* Records provided *
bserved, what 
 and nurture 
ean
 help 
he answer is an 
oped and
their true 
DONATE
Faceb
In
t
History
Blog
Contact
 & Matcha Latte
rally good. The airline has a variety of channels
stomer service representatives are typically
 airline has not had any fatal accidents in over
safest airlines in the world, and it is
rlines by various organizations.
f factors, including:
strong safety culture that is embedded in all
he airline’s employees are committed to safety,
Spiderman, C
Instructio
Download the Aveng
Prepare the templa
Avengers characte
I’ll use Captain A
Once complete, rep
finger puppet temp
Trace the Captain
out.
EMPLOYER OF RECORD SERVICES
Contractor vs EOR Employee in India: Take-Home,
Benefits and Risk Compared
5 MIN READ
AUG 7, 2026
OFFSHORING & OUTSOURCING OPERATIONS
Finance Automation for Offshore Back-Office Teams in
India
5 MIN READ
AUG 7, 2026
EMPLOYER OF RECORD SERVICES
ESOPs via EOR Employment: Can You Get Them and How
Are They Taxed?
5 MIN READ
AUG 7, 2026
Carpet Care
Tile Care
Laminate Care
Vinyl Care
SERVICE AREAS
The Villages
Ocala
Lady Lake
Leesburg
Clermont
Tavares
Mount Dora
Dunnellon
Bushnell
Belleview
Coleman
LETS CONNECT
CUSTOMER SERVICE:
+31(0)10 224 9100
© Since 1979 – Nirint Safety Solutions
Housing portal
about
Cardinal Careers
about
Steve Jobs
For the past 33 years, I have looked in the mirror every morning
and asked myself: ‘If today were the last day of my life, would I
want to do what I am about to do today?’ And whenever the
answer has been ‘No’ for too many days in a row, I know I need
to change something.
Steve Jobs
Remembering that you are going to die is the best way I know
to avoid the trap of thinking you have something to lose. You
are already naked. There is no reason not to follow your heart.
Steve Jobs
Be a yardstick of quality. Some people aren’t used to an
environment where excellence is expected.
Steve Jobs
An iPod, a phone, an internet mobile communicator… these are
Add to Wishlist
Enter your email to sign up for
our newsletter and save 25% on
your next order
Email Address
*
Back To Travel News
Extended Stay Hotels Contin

* Problem *
Rewrite every line of the records above with each "5 MIN READ" swapped for "5 MINUTE READ", leaving the rest unchanged.

* Answer for this exercise *
bserved, what 
 and nurture 
ean
 help 
he answer is an 
oped and
their true 
DONATE
Faceb
In
t
History
Blog
Contact
 & Matcha Latte
rally good. The airline has a variety of channels
stomer service representatives are typically
 airline has not had any fatal accidents in over
safest airlines in the world, and it is
rlines by various organizations.
f factors, including:
strong safety culture that is embedded in all
he airline’s employees are committed to safety,
Spiderman, C
Instructio
Download the Aveng
Prepare the templa
Avengers characte
I’ll use Captain A
Once complete, rep
finger puppet temp
Trace the Captain
out.
EMPLOYER OF RECORD SERVICES
Contractor vs EOR Employee in India: Take-Home,
Benefits and Risk Compared
5 MINUTE READ
AUG 7, 2026
OFFSHORING & OUTSOURCING OPERATIONS
Finance Automation for Offshore Back-Office Teams in
India
5 MINUTE READ
AUG 7, 2026
EMPLOYER OF RECORD SERVICES
ESOPs via EOR Employment: Can You Get Them and How
Are They Taxed?
5 MINUTE READ
AUG 7, 2026
Carpet Care
Tile Care
Laminate Care
Vinyl Care
SERVICE AREAS
The Villages
Ocala
Lady Lake
Leesburg
Clermont
Tavares
Mount Dora
Dunnellon
Bushnell
Belleview
Coleman
LETS CONNECT
CUSTOMER SERVICE:
+31(0)10 224 9100
© Since 1979 – Nirint Safety Solutions
Housing portal
about
Cardinal Careers
about
Steve Jobs
For the past 33 years, I have looked in the mirror every morning
and asked myself: ‘If today were the last day of my life, would I
want to do what I am about to do today?’ And whenever the
answer has been ‘No’ for too many days in a row, I know I need
to change something.
Steve Jobs
Remembering that you are going to die is the best way I know
to avoid the trap of thinking you have something to lose. You
are already naked. There is no reason not to follow your heart.
Steve Jobs
Be a yardstick of quality. Some people aren’t used to an
environment where excellence is expected.
Steve Jobs
An iPod, a phone, an internet mobile communicator… these are
Add to Wishlist
Enter your email to sign up for
our newsletter and save 25% on
your next order
Email Address
*
Back To Travel News
Extended Stay Hotels Contin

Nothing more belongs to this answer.